Tightness in my shoulders and neck...

Rushed and scattered and forgetful because of too much going on all at once...

Stuck between not doing enough, doing too much, and doing a mediocre job just to get it done...

Worried and paranoid about all the what-ifs in life...

Frightened and saddened over changes I have little control over and the anticipation that things may not all fall into place like in my dreams... 

But I also feel …

Wiggles, kicks, rolling and hiccups...just when I need a reminder of the miracle of life growing inside of me...

Little arms stretching to hug the vast expanse of my mid-section and little lips kissing my belly while whispering "I love you little baby, I can't wait to meet you"... 

Pride as I see the look of accomplishment wash over the face of a little boy who often times lacks confidence in himself and his abilities...


Strong arms surrounding me from behind while I heat up the water for my tea, hugging me and assuring me that I am still beautiful in his eyes...

Gentle licks and nuzzles from our furry babies in greeting when we arrive home from a long day of work and school...

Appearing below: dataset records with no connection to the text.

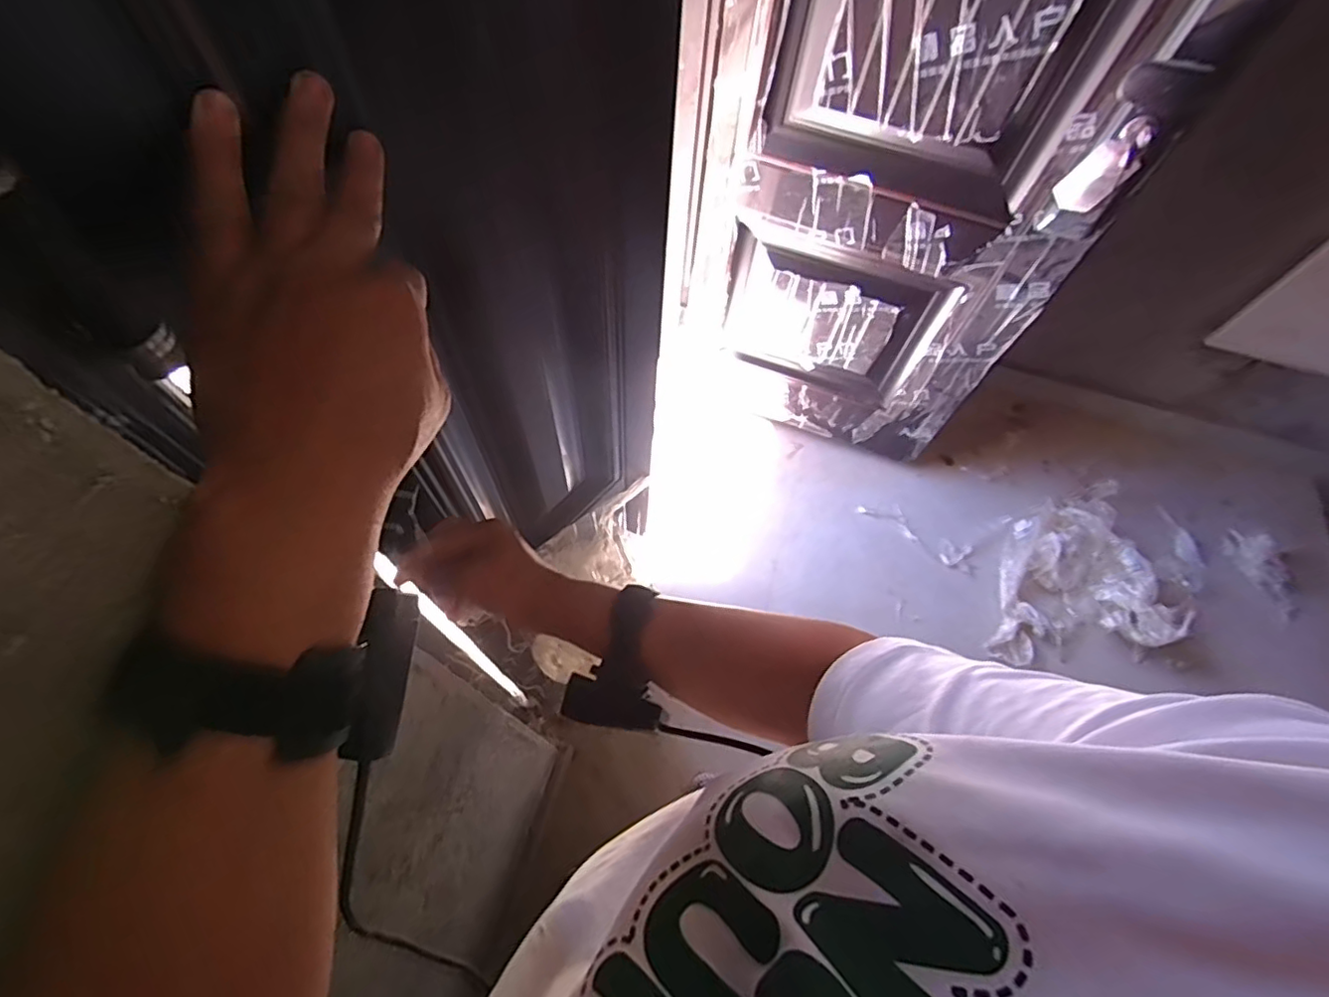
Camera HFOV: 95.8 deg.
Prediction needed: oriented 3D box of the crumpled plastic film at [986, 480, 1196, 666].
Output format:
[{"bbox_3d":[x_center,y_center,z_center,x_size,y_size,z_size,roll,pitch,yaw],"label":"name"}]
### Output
[{"bbox_3d":[1.097,0.204,1.640,0.541,0.175,0.463,-12,65,-9],"label":"crumpled plastic film"}]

This is what my life feels like today.
And if I open my arms as wide as they will go, I can embrace all that lifts me up to cast away all that brings me down... 

Today I smell …
The smell of exhaust from the truck in front of me on my way to work...

Over-ripe half-eaten bananas returning home in lunchboxes...

The smell of dog 'ick' that needs to be picked up around the yard...


But I also smell …
Fresh cut grass as one more chore gets knocked off the to-do list...

Popcorn on the stove in preparation for movie night...

The sweet smell of freshly washed hair nuzzled under my chin during bedtime snuggles...


This is what my life smells like today.
And if I breathe deeply, the comforting smells of life overpower the odors of distraction...

This is my life today.

It is not perfect in any way.  It makes me cringe, hide, and cry at times.  It won't win me any awards for mom of the year.  It is exhausting at times...

But when I truly open my eyes, my arms, and my heart, what truly matters most becomes so obvious and apparent that it would be impossible to not be thankful and appreciative for the parts that make the hard times worth it.  The realization often leaves me breathless and humbled.  

With that perspective in place, in these moments I would gladly give up the 'ideal' life -- the one with the picture-perfect house, with perfect clothes, perfect food, everything perfectly perfect in its proper place...
Because life is messy...life is noisy...life is full of beautiful imperfections...and despite all that, I am living a life that already has everything I could ever want or need:  my husband, my children, my friends, my family, my faith.

What a treasure Today was... for revealing itself to me so fully and completely and unashamedly.  Thank you, Today, for allowing me to see beyond your imperfections and to reveal all your hidden goodness.